DATASET EXTRACT:
::::::::
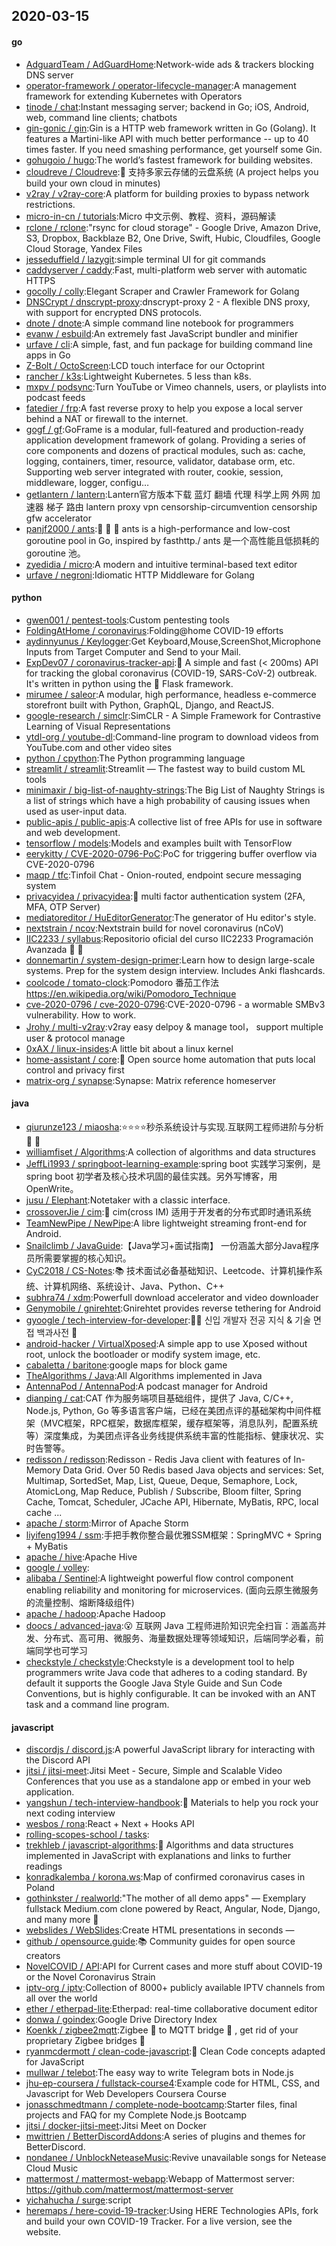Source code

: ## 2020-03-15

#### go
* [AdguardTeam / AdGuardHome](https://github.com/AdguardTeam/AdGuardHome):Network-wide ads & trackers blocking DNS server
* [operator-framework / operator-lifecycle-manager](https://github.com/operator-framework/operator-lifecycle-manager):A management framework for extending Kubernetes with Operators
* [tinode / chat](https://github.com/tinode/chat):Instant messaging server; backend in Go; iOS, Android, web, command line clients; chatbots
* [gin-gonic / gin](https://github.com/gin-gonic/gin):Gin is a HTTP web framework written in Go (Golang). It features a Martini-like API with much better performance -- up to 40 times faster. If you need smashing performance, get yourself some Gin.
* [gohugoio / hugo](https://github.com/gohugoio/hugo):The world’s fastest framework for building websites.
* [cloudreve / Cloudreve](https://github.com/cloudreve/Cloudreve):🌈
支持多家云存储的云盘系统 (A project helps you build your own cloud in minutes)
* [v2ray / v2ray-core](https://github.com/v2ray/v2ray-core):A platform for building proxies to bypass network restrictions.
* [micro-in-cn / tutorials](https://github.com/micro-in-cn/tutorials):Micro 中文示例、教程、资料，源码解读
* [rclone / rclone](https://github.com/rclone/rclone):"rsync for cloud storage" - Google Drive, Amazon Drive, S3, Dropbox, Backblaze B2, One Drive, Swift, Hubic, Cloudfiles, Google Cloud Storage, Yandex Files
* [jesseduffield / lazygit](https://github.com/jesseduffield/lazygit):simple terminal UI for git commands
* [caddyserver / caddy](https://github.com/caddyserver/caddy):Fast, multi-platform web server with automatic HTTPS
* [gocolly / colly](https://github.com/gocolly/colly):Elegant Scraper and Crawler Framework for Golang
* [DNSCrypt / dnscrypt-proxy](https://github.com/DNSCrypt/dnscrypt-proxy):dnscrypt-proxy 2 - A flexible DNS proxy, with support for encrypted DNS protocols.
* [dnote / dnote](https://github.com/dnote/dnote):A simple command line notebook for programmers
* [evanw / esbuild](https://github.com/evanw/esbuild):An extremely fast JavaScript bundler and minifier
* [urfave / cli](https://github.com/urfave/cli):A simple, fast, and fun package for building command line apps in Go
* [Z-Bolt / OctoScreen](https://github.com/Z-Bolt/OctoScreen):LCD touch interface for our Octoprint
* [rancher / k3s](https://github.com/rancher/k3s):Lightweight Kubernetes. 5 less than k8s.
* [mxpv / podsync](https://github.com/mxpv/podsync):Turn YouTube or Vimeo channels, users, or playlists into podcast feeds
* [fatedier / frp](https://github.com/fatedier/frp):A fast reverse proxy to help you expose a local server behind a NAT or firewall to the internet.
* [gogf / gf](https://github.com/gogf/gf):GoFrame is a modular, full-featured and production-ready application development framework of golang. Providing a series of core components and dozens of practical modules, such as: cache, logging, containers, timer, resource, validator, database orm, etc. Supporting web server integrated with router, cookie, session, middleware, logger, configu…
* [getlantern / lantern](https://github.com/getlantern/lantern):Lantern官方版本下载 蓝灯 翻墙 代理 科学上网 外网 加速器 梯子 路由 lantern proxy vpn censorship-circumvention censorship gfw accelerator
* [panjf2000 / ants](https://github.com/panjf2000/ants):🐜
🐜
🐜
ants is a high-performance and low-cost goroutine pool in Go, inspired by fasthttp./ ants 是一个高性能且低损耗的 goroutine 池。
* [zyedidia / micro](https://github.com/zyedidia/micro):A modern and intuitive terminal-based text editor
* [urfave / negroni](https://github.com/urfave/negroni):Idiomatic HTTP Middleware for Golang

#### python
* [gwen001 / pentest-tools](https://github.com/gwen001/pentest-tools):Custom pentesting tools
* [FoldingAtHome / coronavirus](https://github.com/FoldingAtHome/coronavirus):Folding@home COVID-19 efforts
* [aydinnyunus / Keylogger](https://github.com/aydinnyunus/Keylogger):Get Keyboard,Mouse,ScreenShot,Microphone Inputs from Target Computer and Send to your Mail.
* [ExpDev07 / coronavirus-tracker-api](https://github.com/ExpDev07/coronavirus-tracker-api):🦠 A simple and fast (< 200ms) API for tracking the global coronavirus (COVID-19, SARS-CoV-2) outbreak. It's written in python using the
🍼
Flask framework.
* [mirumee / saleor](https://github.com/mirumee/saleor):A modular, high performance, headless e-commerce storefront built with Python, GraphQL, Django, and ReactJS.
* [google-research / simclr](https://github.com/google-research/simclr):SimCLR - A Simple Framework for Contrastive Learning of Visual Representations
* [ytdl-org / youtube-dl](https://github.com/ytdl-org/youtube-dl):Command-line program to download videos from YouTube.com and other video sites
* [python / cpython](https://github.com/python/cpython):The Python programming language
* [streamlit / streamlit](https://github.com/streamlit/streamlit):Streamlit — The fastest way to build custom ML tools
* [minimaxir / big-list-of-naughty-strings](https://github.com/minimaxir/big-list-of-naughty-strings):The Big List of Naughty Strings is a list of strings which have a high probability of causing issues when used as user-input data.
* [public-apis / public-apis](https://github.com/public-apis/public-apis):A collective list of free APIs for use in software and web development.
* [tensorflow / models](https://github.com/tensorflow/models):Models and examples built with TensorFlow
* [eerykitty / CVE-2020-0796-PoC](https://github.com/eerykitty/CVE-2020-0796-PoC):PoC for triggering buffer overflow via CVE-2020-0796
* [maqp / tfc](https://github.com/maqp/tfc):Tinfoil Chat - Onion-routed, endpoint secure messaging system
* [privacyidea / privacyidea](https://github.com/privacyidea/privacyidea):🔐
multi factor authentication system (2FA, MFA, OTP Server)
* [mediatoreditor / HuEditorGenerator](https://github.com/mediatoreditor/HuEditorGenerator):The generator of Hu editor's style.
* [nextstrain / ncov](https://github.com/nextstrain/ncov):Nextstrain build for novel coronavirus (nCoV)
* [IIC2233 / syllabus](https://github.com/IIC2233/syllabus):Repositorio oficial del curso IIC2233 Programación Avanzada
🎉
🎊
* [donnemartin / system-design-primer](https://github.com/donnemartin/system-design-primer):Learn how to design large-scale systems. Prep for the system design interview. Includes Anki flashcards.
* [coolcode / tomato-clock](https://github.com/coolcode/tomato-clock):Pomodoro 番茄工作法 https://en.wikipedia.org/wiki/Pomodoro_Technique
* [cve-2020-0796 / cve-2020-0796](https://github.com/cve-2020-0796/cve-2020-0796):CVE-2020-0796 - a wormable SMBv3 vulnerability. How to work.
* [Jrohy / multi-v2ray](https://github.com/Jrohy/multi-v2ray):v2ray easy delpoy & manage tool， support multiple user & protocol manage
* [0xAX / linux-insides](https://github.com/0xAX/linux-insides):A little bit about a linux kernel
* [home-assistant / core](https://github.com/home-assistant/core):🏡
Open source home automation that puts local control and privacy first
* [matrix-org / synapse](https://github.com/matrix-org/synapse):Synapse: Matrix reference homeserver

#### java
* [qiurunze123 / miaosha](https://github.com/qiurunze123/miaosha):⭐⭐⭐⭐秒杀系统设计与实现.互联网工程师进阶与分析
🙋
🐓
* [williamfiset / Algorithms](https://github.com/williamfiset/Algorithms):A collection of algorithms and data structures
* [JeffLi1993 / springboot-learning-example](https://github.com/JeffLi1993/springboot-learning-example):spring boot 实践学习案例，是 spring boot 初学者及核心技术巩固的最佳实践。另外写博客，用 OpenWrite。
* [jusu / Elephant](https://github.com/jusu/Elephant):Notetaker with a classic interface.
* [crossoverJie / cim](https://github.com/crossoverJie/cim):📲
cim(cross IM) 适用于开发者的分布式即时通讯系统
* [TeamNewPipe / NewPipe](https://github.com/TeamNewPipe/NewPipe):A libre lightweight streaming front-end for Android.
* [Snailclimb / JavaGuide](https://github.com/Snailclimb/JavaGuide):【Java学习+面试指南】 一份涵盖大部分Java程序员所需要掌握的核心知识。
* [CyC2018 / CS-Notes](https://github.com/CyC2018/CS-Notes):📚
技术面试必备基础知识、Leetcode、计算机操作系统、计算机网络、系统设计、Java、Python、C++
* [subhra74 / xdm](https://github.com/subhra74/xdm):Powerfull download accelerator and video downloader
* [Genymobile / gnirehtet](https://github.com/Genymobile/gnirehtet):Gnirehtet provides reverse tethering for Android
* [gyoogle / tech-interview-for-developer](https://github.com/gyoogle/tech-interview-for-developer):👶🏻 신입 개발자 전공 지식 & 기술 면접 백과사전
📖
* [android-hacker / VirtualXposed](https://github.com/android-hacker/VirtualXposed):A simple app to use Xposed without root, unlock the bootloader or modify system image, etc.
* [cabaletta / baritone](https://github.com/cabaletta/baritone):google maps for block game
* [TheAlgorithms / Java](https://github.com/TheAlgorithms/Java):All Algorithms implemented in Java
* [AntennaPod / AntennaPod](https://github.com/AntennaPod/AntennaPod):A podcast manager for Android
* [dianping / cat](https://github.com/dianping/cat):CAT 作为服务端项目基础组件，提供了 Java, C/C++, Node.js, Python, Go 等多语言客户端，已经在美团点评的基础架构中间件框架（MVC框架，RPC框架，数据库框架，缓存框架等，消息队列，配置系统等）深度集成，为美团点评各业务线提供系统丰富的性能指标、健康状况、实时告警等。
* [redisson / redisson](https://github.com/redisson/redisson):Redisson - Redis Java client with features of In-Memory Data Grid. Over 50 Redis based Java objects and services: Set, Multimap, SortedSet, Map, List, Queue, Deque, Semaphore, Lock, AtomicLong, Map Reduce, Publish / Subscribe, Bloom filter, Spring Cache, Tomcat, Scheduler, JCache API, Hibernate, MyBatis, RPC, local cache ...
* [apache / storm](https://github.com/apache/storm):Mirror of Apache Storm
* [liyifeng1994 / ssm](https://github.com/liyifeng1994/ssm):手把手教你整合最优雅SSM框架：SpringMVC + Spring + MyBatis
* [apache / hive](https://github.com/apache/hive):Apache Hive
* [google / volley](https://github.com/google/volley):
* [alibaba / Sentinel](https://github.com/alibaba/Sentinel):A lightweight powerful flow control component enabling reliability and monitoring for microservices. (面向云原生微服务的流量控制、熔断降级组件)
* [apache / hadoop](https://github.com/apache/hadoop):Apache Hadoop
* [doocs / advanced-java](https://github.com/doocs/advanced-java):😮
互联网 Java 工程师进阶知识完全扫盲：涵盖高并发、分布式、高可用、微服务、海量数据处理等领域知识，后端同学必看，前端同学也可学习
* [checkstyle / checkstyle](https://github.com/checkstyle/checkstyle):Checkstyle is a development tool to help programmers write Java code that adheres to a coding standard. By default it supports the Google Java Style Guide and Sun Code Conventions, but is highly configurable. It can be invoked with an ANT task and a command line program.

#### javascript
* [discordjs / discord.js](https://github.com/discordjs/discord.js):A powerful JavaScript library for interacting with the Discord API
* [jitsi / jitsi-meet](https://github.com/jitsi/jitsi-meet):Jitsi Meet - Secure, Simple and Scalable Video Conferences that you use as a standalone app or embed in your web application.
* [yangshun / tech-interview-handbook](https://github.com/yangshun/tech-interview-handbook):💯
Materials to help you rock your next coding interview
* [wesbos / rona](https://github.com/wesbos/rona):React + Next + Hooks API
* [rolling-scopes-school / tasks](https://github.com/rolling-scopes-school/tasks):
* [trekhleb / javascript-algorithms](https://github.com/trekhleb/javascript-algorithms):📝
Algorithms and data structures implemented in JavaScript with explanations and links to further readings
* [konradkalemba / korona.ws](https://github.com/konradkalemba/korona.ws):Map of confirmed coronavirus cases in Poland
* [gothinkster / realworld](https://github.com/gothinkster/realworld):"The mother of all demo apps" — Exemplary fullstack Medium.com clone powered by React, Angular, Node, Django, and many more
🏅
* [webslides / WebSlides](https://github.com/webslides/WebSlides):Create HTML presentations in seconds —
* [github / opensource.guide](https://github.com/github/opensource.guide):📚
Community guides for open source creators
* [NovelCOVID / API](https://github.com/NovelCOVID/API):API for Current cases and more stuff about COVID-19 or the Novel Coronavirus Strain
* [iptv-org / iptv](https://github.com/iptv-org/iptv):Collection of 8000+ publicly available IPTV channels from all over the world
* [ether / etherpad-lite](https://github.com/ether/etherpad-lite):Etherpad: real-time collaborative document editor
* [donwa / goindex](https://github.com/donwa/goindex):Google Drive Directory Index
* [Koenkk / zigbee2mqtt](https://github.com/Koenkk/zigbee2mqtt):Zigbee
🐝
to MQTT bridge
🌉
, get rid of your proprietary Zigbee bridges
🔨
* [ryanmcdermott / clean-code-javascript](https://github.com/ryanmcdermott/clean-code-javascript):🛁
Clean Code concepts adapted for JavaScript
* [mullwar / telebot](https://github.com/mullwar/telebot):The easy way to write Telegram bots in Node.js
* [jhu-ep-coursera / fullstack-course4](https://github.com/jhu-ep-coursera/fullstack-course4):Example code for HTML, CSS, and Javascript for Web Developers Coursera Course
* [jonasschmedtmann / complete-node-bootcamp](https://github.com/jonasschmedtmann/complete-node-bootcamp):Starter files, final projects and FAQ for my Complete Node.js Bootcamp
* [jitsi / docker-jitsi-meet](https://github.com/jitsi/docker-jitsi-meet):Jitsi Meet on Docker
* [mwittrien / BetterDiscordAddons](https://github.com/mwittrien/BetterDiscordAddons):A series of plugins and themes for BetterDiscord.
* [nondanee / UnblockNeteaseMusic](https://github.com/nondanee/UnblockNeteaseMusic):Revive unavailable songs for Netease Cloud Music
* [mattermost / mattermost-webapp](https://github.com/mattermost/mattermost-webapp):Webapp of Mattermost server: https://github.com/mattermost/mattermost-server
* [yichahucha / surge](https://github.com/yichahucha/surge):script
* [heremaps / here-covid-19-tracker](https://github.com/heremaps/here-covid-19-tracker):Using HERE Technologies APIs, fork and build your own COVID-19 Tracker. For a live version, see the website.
::::::::
TASK DIRECTIONS: In the data above, find the line with "line clients; chatbots" and the line with "支持多家云存储的云盘系统 (A project". Retype both, plus every line between them, exactly.

FINAL ANSWER:
* [tinode / chat](https://github.com/tinode/chat):Instant messaging server; backend in Go; iOS, Android, web, command line clients; chatbots
* [gin-gonic / gin](https://github.com/gin-gonic/gin):Gin is a HTTP web framework written in Go (Golang). It features a Martini-like API with much better performance -- up to 40 times faster. If you need smashing performance, get yourself some Gin.
* [gohugoio / hugo](https://github.com/gohugoio/hugo):The world’s fastest framework for building websites.
* [cloudreve / Cloudreve](https://github.com/cloudreve/Cloudreve):🌈
支持多家云存储的云盘系统 (A project helps you build your own cloud in minutes)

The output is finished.